Collected data
════

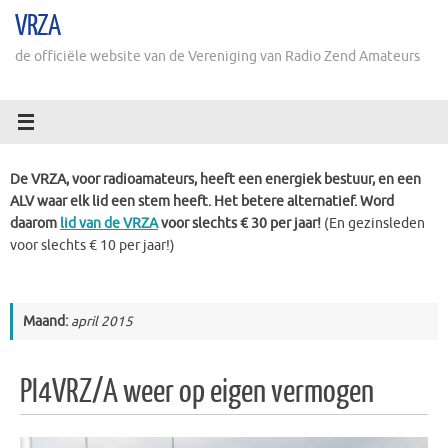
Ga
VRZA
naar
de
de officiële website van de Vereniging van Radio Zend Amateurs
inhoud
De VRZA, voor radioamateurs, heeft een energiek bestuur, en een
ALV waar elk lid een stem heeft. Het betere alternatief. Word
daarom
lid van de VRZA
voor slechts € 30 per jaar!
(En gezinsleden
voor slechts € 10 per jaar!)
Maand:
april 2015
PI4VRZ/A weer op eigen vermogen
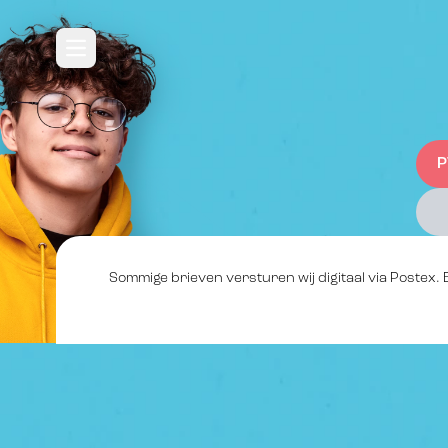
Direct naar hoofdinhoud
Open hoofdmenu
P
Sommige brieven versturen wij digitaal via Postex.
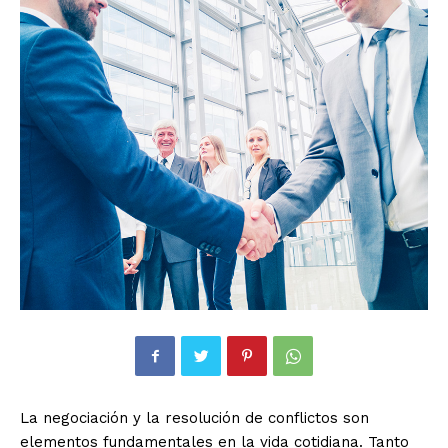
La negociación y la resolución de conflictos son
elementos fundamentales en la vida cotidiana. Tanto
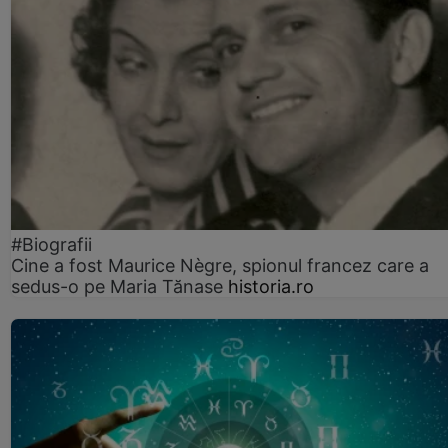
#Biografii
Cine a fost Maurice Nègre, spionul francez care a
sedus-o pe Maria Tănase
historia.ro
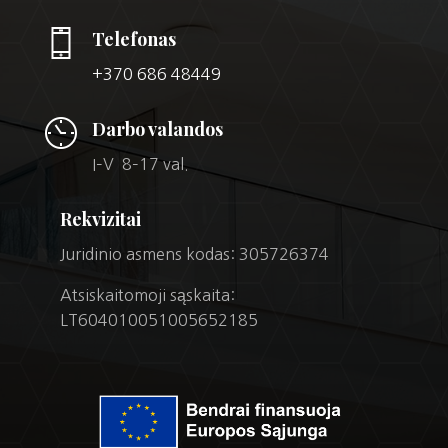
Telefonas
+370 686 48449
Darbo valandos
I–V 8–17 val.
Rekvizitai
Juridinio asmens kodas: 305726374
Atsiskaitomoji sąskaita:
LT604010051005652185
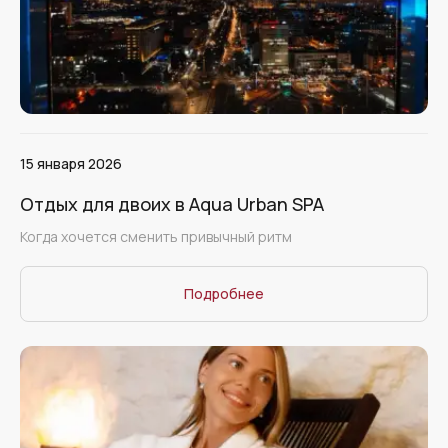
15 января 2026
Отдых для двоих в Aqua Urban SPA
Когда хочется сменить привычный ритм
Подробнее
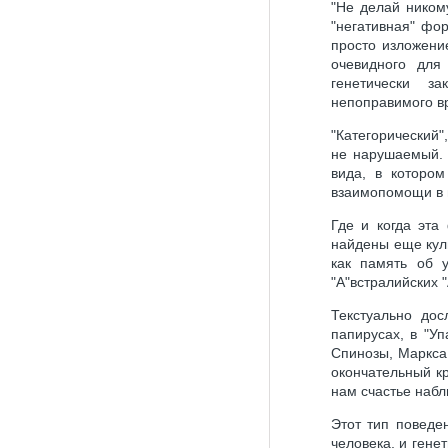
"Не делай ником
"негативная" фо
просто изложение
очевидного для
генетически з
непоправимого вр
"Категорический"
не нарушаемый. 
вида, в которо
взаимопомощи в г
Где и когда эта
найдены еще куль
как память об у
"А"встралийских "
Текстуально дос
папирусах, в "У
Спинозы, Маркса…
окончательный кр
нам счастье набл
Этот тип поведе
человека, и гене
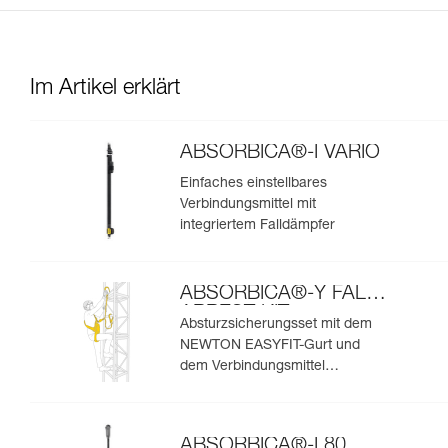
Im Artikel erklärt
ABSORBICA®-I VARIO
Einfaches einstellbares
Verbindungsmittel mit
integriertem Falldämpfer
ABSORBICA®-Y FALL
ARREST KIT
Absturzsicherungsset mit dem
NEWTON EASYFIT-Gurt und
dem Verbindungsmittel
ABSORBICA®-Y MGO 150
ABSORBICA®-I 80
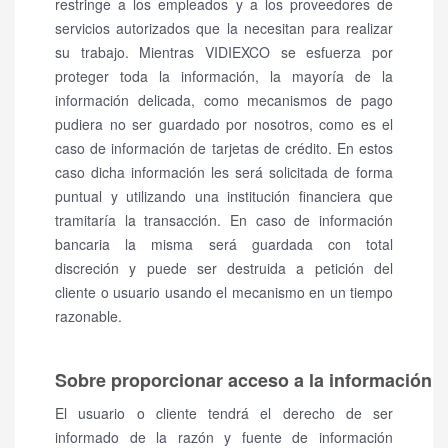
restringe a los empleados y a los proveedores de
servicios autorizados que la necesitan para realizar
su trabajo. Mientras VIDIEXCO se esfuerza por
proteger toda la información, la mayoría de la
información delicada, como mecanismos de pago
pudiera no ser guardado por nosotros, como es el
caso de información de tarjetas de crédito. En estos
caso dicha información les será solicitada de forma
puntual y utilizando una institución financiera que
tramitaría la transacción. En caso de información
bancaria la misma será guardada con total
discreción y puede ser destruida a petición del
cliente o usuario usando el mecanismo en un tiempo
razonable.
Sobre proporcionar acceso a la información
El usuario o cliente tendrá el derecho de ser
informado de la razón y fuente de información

════

» **WHAT YOU NEED TO DO**
Print every line of text from the data above without changing anything, and leave the pictures out.

» **RESPONSE TO THIS TASK**
Ga
VRZA
naar
de
de officiële website van de Vereniging van Radio Zend Amateurs
inhoud
De VRZA, voor radioamateurs, heeft een energiek bestuur, en een
ALV waar elk lid een stem heeft. Het betere alternatief. Word
daarom
lid van de VRZA
voor slechts € 30 per jaar!
(En gezinsleden
voor slechts € 10 per jaar!)
Maand:
april 2015
PI4VRZ/A weer op eigen vermogen
Direct naar hoofdinhoud
Open hoofdmenu
P
Sommige brieven versturen wij digitaal via Postex.
La negociación y la resolución de conflictos son
elementos fundamentales en la vida cotidiana. Tanto
#Biografii
Cine a fost Maurice Nègre, spionul francez care a
sedus-o pe Maria Tănase
historia.ro
Telefonas
+370 686 48449
Darbo valandos
I–V 8–17 val.
Rekvizitai
Juridinio asmens kodas: 305726374
Atsiskaitomoji sąskaita:
LT604010051005652185
15 января 2026
Отдых для двоих в Aqua Urban SPA
Когда хочется сменить привычный ритм
Подробнее
"Не делай ником
"негативная" фо
просто изложение
очевидного для
генетически з
непоправимого вр
"Категорический"
не нарушаемый. 
вида, в которо
взаимопомощи в г
Где и когда эта
найдены еще куль
как память об у
"А"встралийских "
Текстуально дос
папирусах, в "У
Спинозы, Маркса…
окончательный кр
нам счастье набл
Этот тип поведе
человека, и гене
Im Artikel erklärt
ABSORBICA®-I VARIO
Einfaches einstellbares
Verbindungsmittel mit
integriertem Falldämpfer
ABSORBICA®-Y FALL
ARREST KIT
Absturzsicherungsset mit dem
NEWTON EASYFIT-Gurt und
dem Verbindungsmittel
ABSORBICA®-Y MGO 150
ABSORBICA®-I 80
restringe a los empleados y a los proveedores de
servicios autorizados que la necesitan para realizar
su trabajo. Mientras VIDIEXCO se esfuerza por
proteger toda la información, la mayoría de la
información delicada, como mecanismos de pago
pudiera no ser guardado por nosotros, como es el
caso de información de tarjetas de crédito. En estos
caso dicha información les será solicitada de forma
puntual y utilizando una institución financiera que
tramitaría la transacción. En caso de información
bancaria la misma será guardada con total
discreción y puede ser destruida a petición del
cliente o usuario usando el mecanismo en un tiempo
razonable.
Sobre proporcionar acceso a la información
El usuario o cliente tendrá el derecho de ser
informado de la razón y fuente de información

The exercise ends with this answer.